··· Exercise text ···
Accidentally pressed 2 for Spanish and Donald Trump’s security team came out of nowhere to deport me.
People often ask how I got to where I am and I look ‘em right in the eyes and tell ‘em I ran out of gas
Three primary reasons I lift weights:
1. Vanity
2. Health
3. Lifting any dog breed into the air like a little baby
Please don’t tell me about your childhood problems, this was my moms cars air conditioning growing up
Quit smoking.
Quit playing loud music.
Quit trying to makeout with me while I’m driving.– things my BF and Uber driver say to me
I hate killing bugs so instead I spend hours trying to get it in a cup so I can toss it outside after accidentally taking off 3 of its legs.
*sets up 10 security questions for online account*
*clicks on “remember me”*
[first date]
me: they know me here
date: *reading sign on wall* “No Puppetry”?
me (proudly): I’m the reason they have that
I once started a “Think for yourself” cult and nobody came back after the first meeting.
[Me, in sign language, next to volcano]
The Earth soup is not for eating
You know who else has a naughty list?
HR
I got a spam email telling me my online reputation needs some work. And, now I want to know which one of you has been running your mouth.
*stirs coffee with knife*
*licks knife*
“Let’s do this”
*wakes kids for school*
Wife to our oldest daughter: “Go brush your teeth with your sister.”
Me to our oldest daughter: “Sweetie, don’t listen to your mother. Use a toothbrush.”
If I lived in a small town where no one locked their doors I’d have an alligator moat
Raise your kids to question all assumptions so one day your 10 y/o daughter can correctly point out that, “nobody ever said anything about Humpty Dumpty being an egg.”
I just lifted a couch to retrieve a Skittle that fell underneath it, so I get you Moms that lift cars to rescue children, I get you.
HR: Did you call an employee stupid?
Me: No, I asked if he knew he was stupid.
Welcome to Lion Tamer School. Everyone grab a chair. Good… good. You’re all halfway to becoming Lion Tamers now.
··· Information given ···
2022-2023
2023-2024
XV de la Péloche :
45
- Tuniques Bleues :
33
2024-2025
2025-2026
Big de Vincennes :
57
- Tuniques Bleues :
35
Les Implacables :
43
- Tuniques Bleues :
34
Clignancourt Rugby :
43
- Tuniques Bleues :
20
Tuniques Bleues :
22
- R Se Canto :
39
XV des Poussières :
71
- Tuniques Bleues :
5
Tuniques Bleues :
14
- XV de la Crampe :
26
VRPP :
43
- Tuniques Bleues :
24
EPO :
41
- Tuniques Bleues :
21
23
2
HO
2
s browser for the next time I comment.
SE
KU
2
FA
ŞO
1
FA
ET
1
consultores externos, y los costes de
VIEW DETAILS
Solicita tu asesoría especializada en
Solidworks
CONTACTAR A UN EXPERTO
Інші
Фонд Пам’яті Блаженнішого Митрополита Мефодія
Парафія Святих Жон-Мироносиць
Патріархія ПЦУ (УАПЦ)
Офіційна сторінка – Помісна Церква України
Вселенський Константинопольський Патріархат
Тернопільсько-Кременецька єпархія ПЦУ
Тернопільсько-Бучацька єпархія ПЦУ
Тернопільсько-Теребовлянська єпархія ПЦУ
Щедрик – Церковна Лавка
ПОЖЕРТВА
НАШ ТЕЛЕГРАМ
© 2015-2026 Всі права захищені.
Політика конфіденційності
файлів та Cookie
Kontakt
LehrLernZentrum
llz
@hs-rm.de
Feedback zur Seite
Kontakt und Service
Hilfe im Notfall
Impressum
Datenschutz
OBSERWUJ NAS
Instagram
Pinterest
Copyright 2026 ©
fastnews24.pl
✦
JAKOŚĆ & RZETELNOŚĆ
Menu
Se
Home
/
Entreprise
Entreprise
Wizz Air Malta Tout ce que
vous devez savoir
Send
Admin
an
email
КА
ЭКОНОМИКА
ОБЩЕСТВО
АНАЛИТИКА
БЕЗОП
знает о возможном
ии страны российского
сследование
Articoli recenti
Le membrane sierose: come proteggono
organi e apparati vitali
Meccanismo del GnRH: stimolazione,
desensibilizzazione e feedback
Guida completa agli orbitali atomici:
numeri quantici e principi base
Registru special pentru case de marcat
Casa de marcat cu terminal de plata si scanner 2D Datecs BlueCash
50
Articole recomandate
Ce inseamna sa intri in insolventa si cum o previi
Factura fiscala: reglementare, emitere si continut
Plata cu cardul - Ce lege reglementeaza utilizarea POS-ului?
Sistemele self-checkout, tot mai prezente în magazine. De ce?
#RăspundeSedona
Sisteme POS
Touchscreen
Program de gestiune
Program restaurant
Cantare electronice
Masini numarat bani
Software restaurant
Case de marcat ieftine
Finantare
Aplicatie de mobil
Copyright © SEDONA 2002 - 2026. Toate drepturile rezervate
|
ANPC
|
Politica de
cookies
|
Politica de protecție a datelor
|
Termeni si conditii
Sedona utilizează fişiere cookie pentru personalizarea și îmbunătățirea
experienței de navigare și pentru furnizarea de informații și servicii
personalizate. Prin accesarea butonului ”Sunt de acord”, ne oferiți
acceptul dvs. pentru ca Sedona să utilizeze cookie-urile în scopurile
···
Answer these questions from the joke collection above:
1. What three reasons are given for lifting weights?
2. What does the sign on the wall say on the first date?
3. What was lifted to retrieve a Skittle?

**Result for this exercise**
1. Vanity, health, and lifting any dog breed into the air like a little baby.
2. "No Puppetry."
3. A couch.